Short exercise
Lay out every line of the entries below as a Markdown table with the columns Number and Entry Line, giving each row a number and skipping blank lines. Leave the pictures out.

Material shown
-- begin --

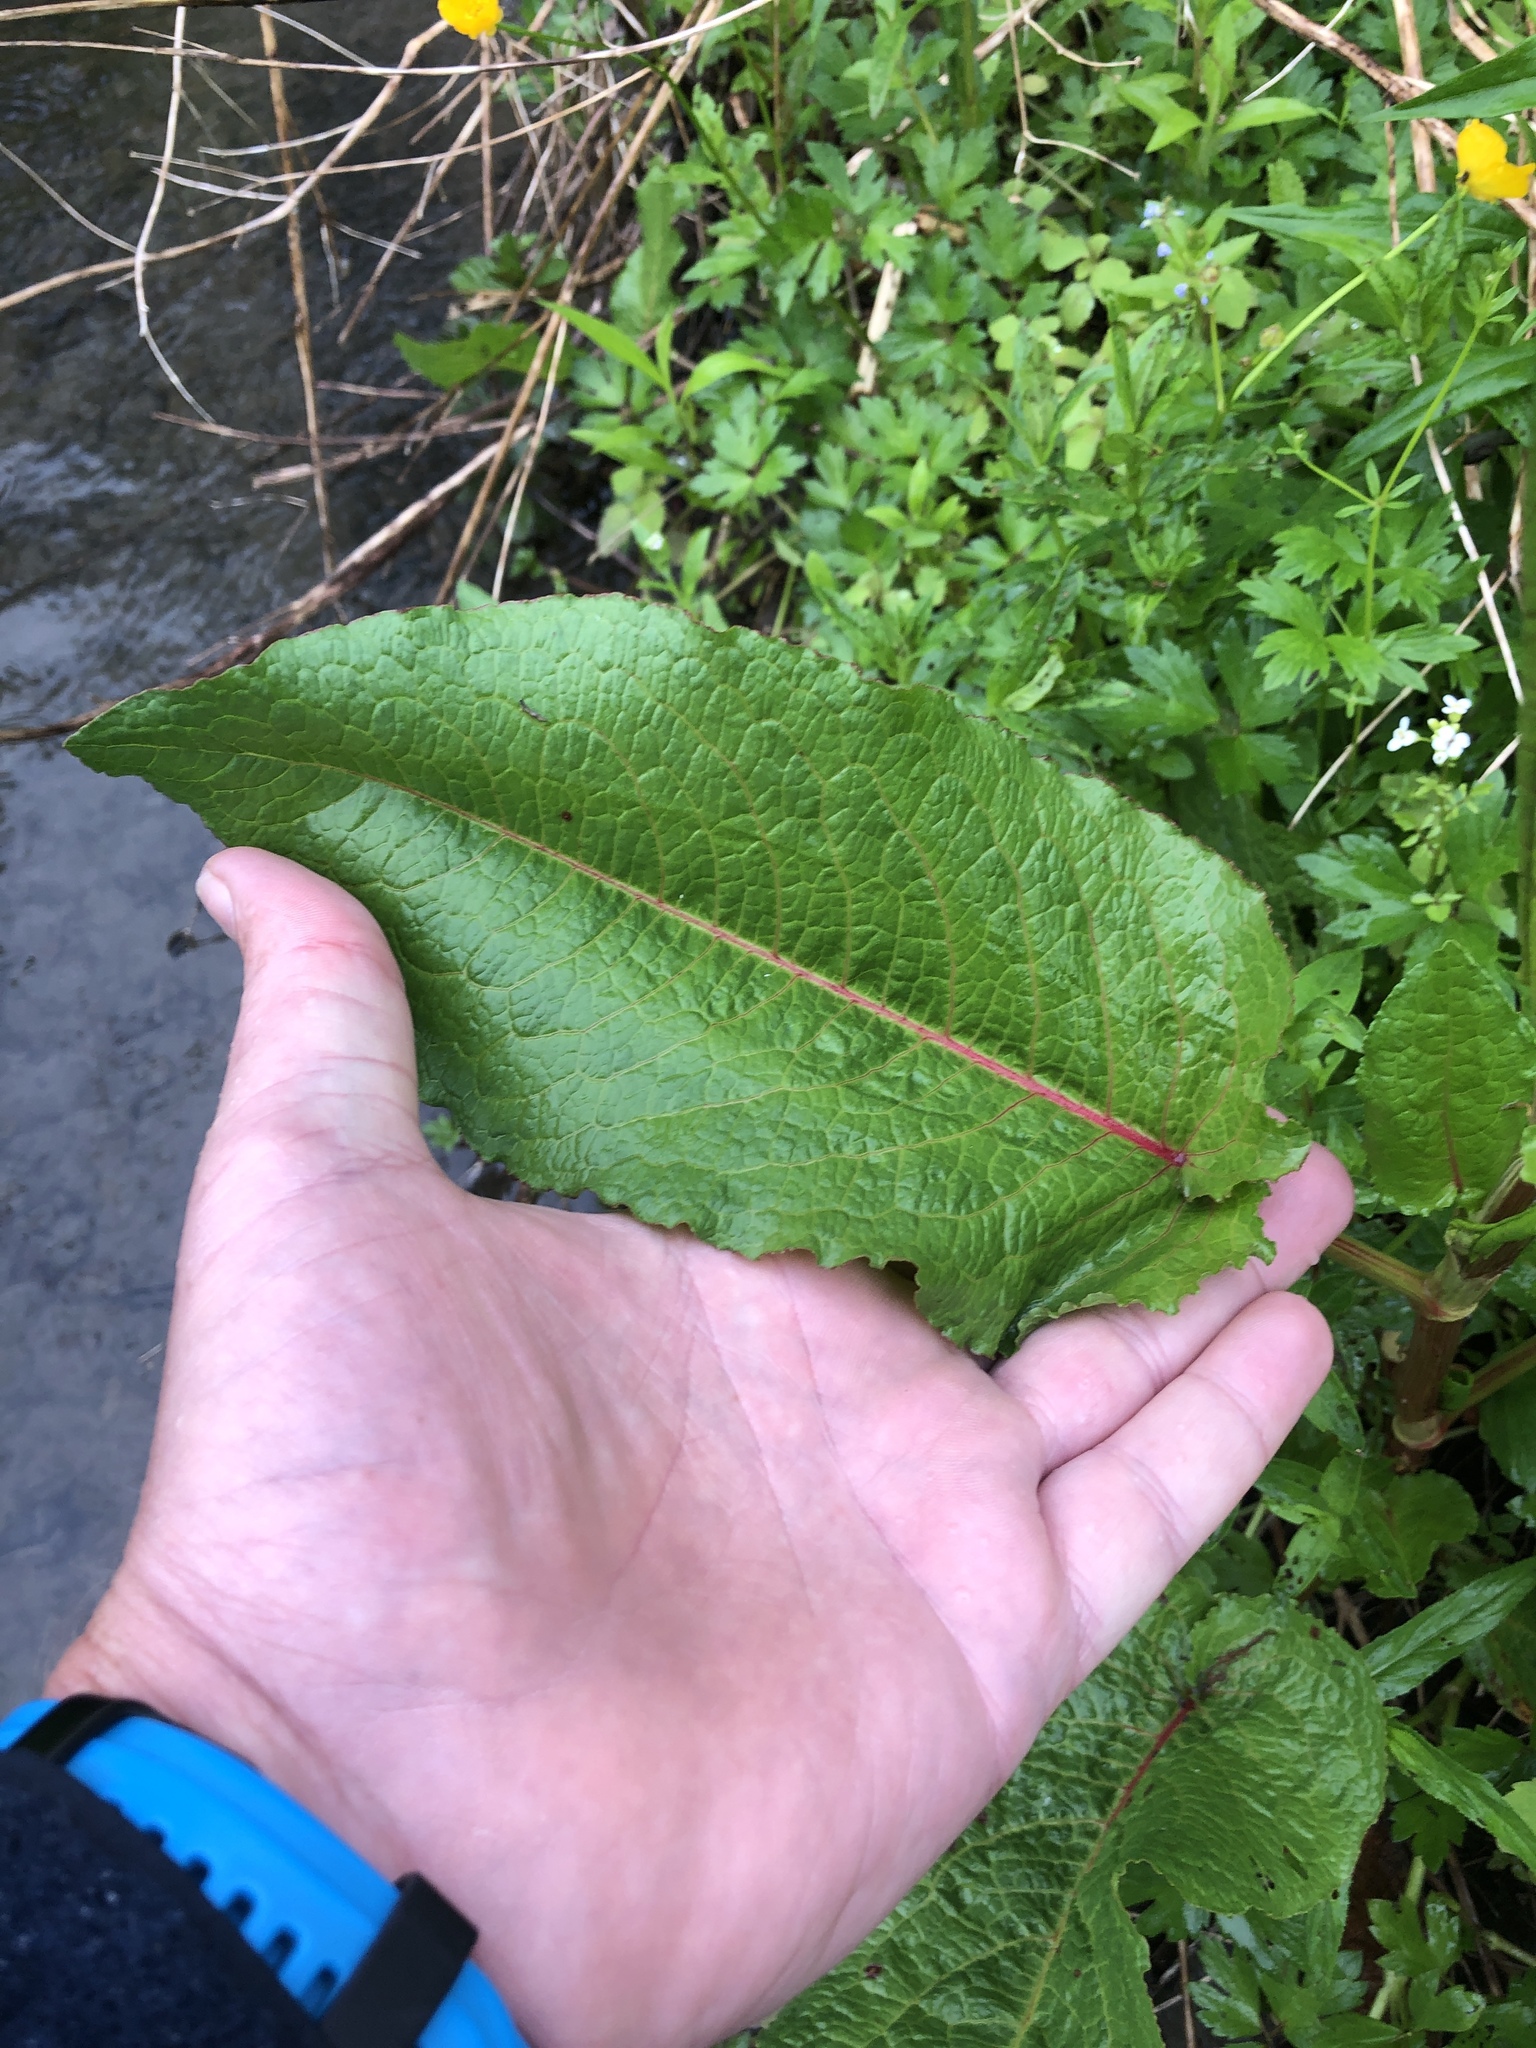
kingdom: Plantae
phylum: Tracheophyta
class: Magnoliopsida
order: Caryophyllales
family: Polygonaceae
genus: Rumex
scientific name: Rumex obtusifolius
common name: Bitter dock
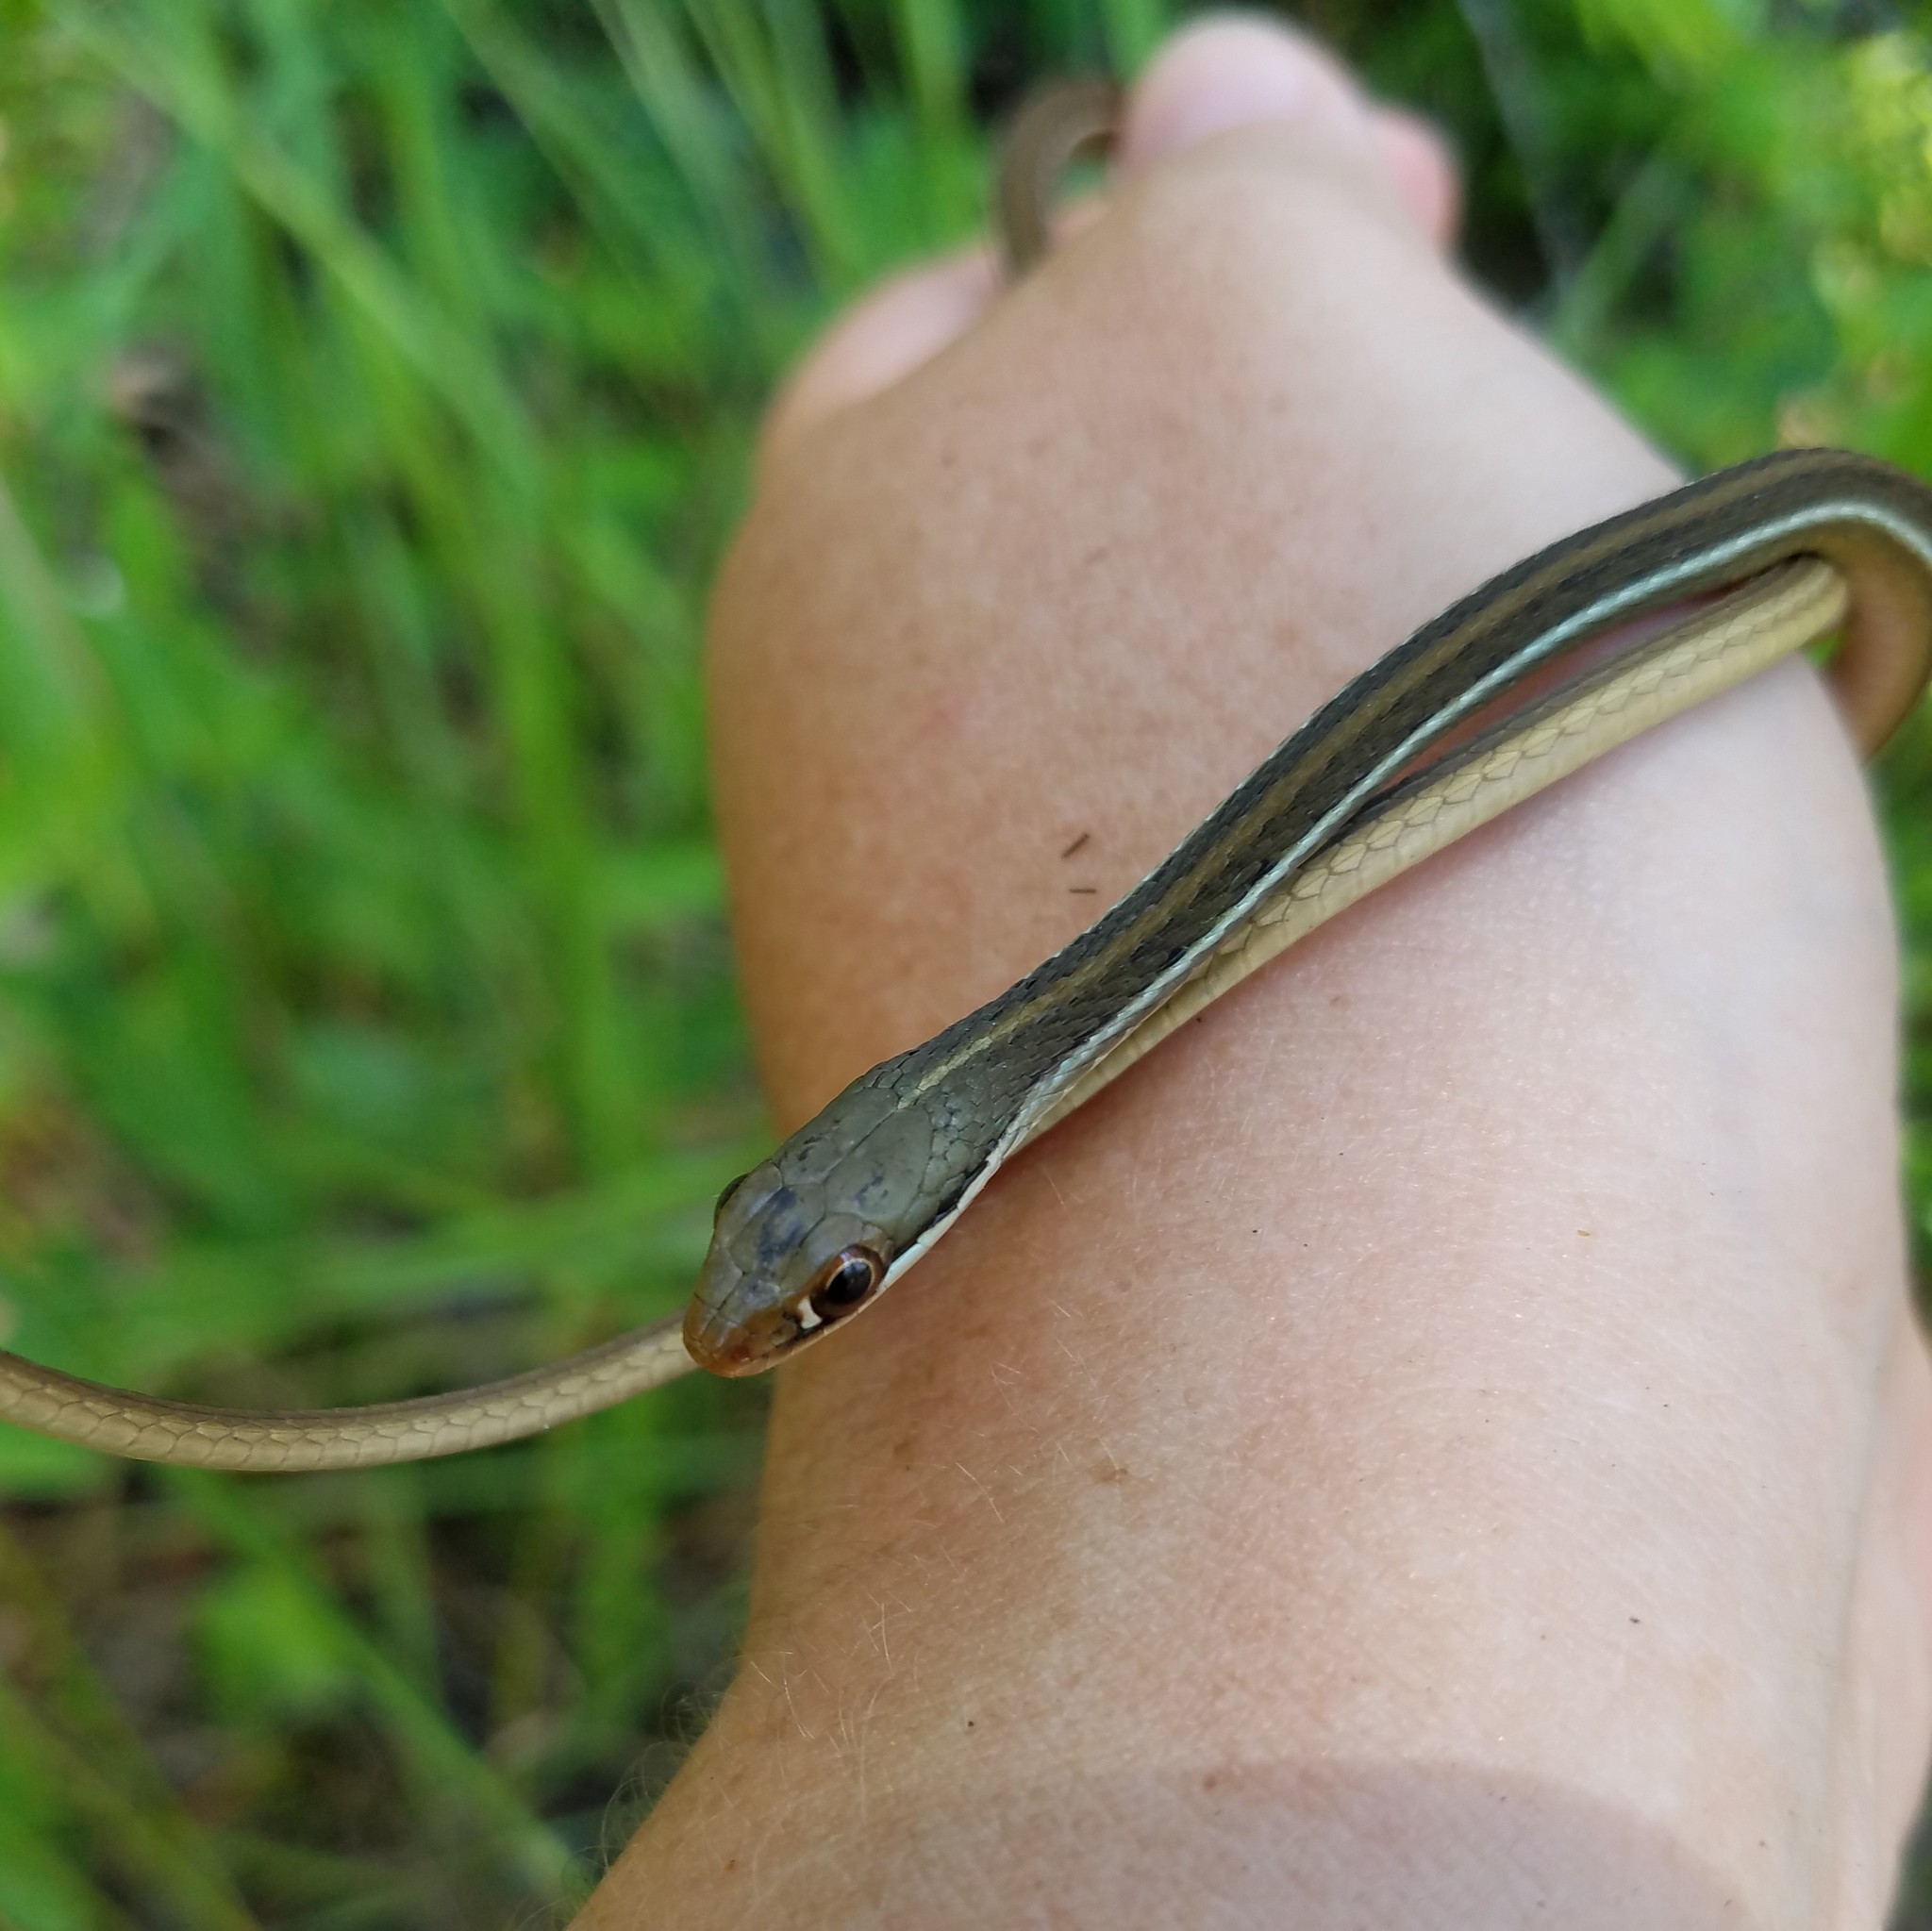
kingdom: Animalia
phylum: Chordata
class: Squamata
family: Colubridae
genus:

-- end --

Complete response
| Number | Entry Line |
|---|---|
| 1 | kingdom: Plantae |
| 2 | phylum: Tracheophyta |
| 3 | class: Magnoliopsida |
| 4 | order: Caryophyllales |
| 5 | family: Polygonaceae |
| 6 | genus: Rumex |
| 7 | scientific name: Rumex obtusifolius |
| 8 | common name: Bitter dock |
| 9 | kingdom: Animalia |
| 10 | phylum: Chordata |
| 11 | class: Squamata |
| 12 | family: Colubridae |
| 13 | genus: |